Heineken shares insights across business using new platform
Over the last 160 years, Heineken, a Dutch multinational brewer, has established itself as a leading lager company, serving over 25 million servings of the flagship Heineken brand across 192 countries daily.
The brewer has launched its two-year evergreen strategy, focused on shaping the future of beer and beyond. The Stravito enterprise insights platform has been central to this strategy, enabling Heineken to share all of its insights through its internally branded platform, Knowledge & Insight Management (KIM).

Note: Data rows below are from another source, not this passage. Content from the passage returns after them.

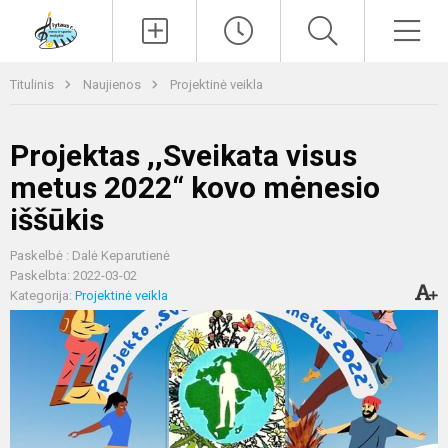
Paieška
Men
Titulinis
Naujienos
Projektinė veikla
Projektas ,,Sveikata visus
metus 2022“ kovo mėnesio
iššūkis
Paskelbė : Dalė Keparutienė
Paskelbta: 2022-03-02
Kategorija:
Projektinė veikla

Louise Fitzpatrick, Global CMI Capabilities Manager at Heineken, said, “We see KIM as an integral part of our insights ecosystem, which is made up of a united collection of best-in-class tools and frameworks that help us ensure that every decision leads back to the consumer.”
Heineken operates as a decentralised business, with over 90 operating companies globally. The Amsterdam team provides guidance and access to tools to help local operating companies run more efficiently.
“We’re actually a very decentralised business,” Fitzpatrick said. “We often found that we were speaking different languages and, we in the centre, saw this as being a real pity because people were doing great work but nobody was seeing, sharing or discussing it, and often there was duplication across teams.”
A key objective with KIM was to create one version of truth and encourage a culture of sharing across an aligned ecosystem. The journey to finding the right platform wasn’t immediate, as the company was seeking out something quick and centred around AI.
“Some of the feedback I'm hearing now, which really inspires me, is from senior directors who would never have used CMI tools. They say to me, ‘KIM is amazing, I logged on and I just couldn’t believe the amount of stuff on there, it’s amazing, kind of like Netflix and I just kept going and going,’” Fitzpatrick said.
Heineken has a number of Innovation Platforms to guide the business and its longer term future.
“When creating KIM, we wanted to make our existing research work harder. That meant limiting the amount of research we required,” Fitzpatrick said. “Previously what we would have done is launched a project that aimed to uncover one specific innovation opportunity, involving X amount of focus groups, in X amount of markets, starting from scratch. But, I said to the team, ‘We have KIM. We have so much knowledge here.’”
The team created a project on KIM that it was able to share with its innovation agency, including all of its most recent trend reports, and it ended up that the existing insight was enough and no new research was required, saving money and allowing the process to be completed quickly.